The same call overhead can also be removed for the processors and handlers array. Instead of calling push on each item, we can pass these to the constructor directly. This does mean the order will now be reversed but this is imho less surprising than before (i.e. call from first to last, instead of reversed), and to my knowledge none of our processors or handlers depend on side-effect from previous ones.

So if previously had a processor replacing the tokens then another one adding the normalized_message, they would now be processed in a reverse order: the normalized_message is added with placeholders then whatever other processor ends up replacing the tokens?

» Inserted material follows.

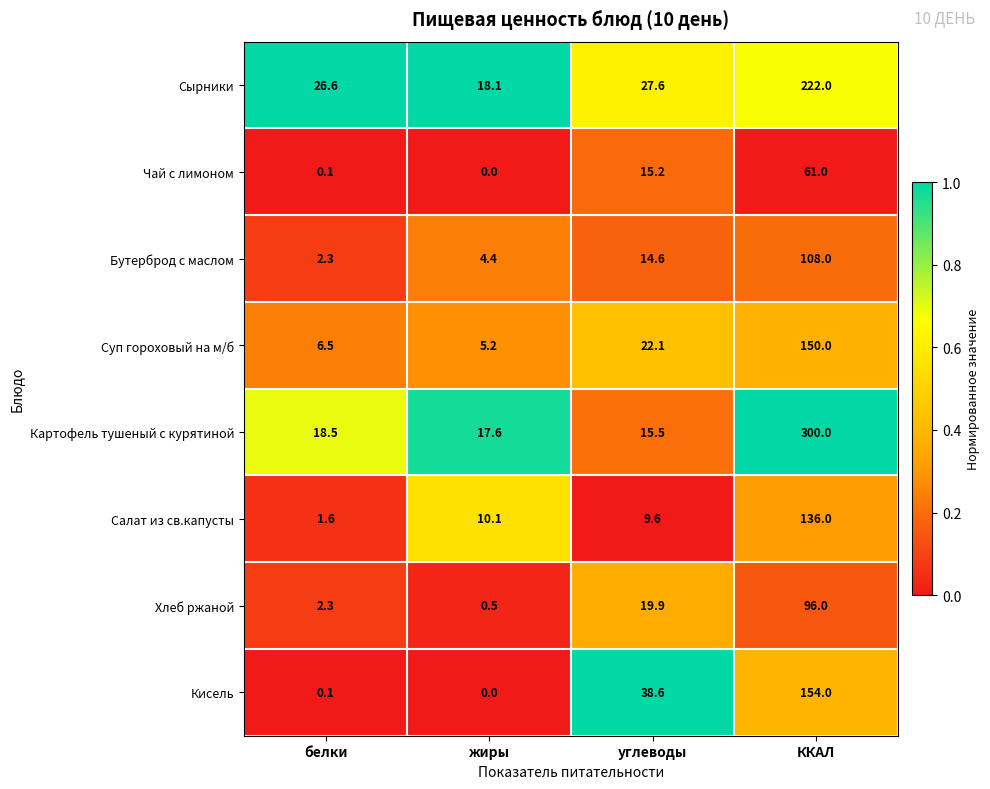

List the series in order of their peak value, highest first.

Картофель тушеный с курятиной, Сырники, Кисель, Суп гороховый на м/б, Салат из св.капусты, Бутерброд с маслом, Хлеб ржаной, Чай с лимоном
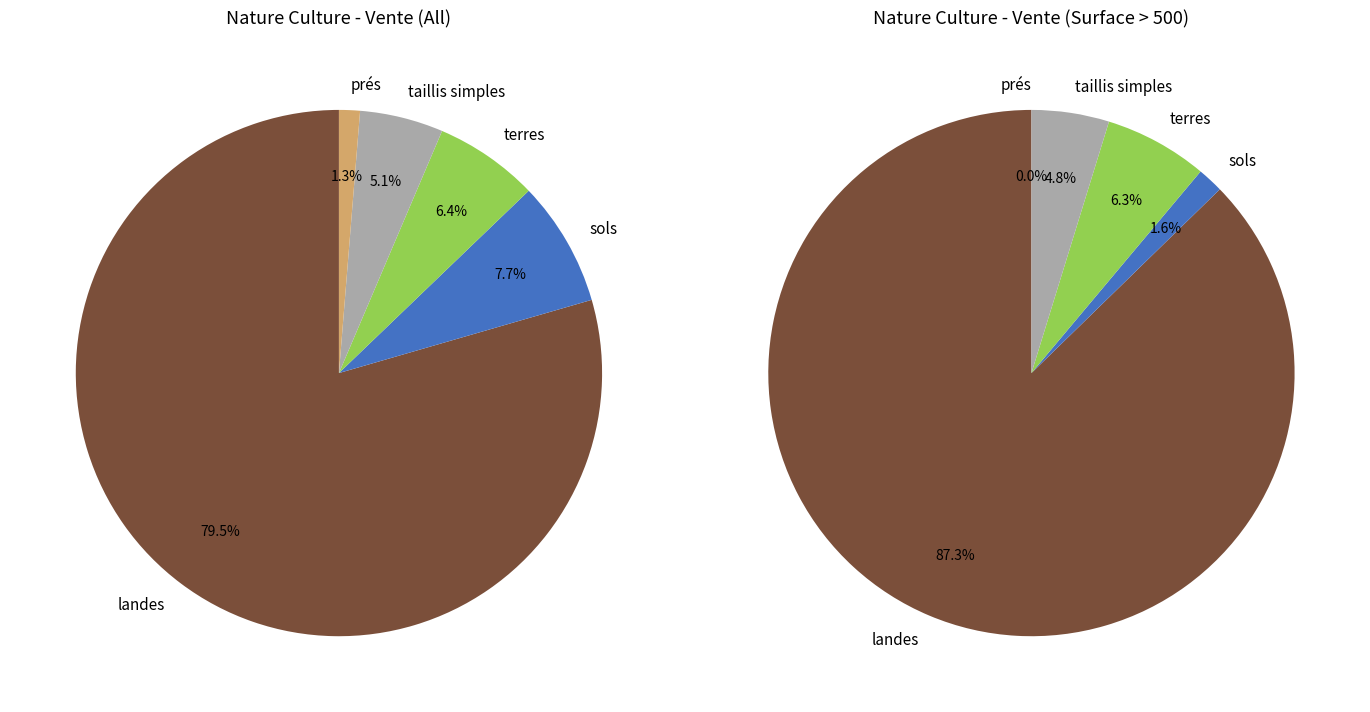

Is it true that landes is 66% of the pie?

False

If I look at operations/mediawiki-config in wmf-config/logging.php there is a comment about the order:

T124985: The Processors listed in $wmgMonologProcessors are applied to a message in reverse list order (bottom to top).

And the same comment mentions normalized_message:

The normalized_message processor needs to be listed *after* the psr processor to work as expected.

That config has:

wmf-config/logging.php
$wmgMonologProcessors = [
    'wiki' => [
        'class' => \MediaWiki\Logger\Monolog\WikiProcessor::class,
    ],
    'psr' => [
        'class' => \Monolog\Processor\PsrLogMessageProcessor::class,
    ],
    'wmfconfig' => [
        'factory' => static function () {
        // code for normalized_message

So it is listed after but was previously processed first. As a result of the change to mediawiki/core the order is no natural and our normalized_message is processed last?

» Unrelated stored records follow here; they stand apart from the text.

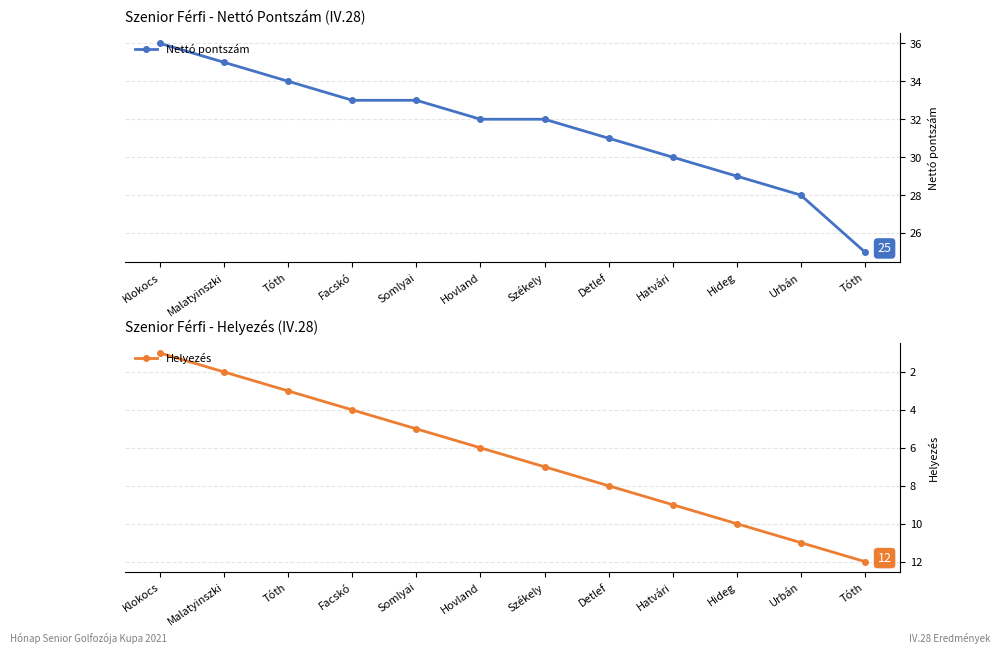

Is the value of Nettó pontszám at Malatyinszki greater than the value of Helyezés at Hatvári?

Yes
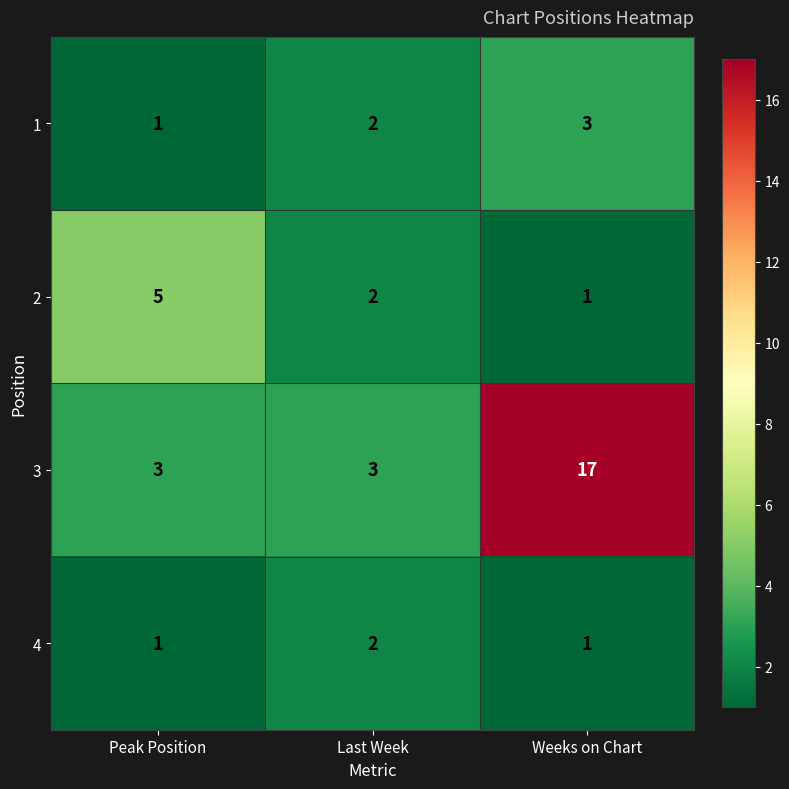

Which series has the largest range (max minus min)?

3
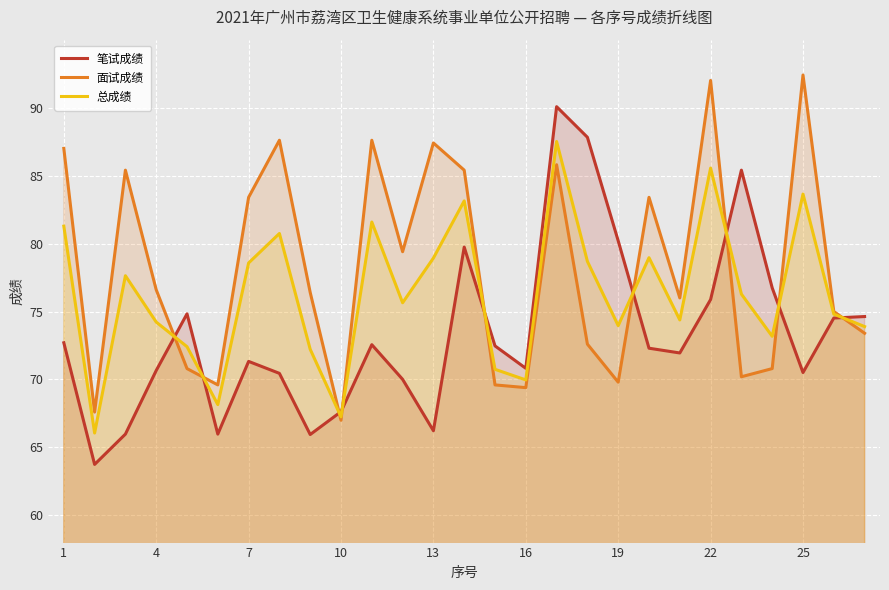

What value does the 总成绩 series have at 10?

67.3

The normalized_message is forged using the`message` field which I guess had its placeholder processed by the wiki or psr processors that now run earlier.

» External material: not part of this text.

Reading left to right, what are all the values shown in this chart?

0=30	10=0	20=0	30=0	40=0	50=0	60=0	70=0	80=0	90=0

Thus I think the fix is to reorder our $wmgMonologProcessors to use:

  1. wiki
  2. wmfconfig
  3. psr

And rewrite the comment to drop the "reverse list order" and mentions the wmfconfig should be listed before the psr processor.

Change 966529 had a related patch set uploaded (by Hashar; author: Hashar):

[operations/mediawiki-config@master] logging: reorder wmgMonologProcessors entries

https://gerrit.wikimedia.org/r/966529

Change 966529 merged by jenkins-bot:

[operations/mediawiki-config@master] logging: reorder wmgMonologProcessors entries

https://gerrit.wikimedia.org/r/966529

Mentioned in SAL (#wikimedia-operations) [2023-10-17T18:38:34Z] <hashar@deploy2002> Started scap: Backport for [[gerrit:966529|logging: reorder wmgMonologProcessors entries (T349086)]]

Mentioned in SAL (#wikimedia-operations) [2023-10-17T18:39:54Z] <hashar@deploy2002> hashar: Backport for [[gerrit:966529|logging: reorder wmgMonologProcessors entries (T349086)]] synced to the testservers (https://wikitech.wikimedia.org/wiki/Mwdebug)

Mentioned in SAL (#wikimedia-operations) [2023-10-17T18:46:48Z] <hashar@deploy2002> Finished scap: Backport for [[gerrit:966529|logging: reorder wmgMonologProcessors entries (T349086)]] (duration: 08m 14s)

hashar claimed this task.

I have deployed the change after @Krinkle had a look at it and in sync with @brennen who is running the MediaWiki train this week.

Looks like the normalized_message are good again, but anything that was emitted by 1.41.0-wmf.30 / 1.42.0-wmf.1 is "corrupted" until the fix got live on the servers. I don't think it is a big deal.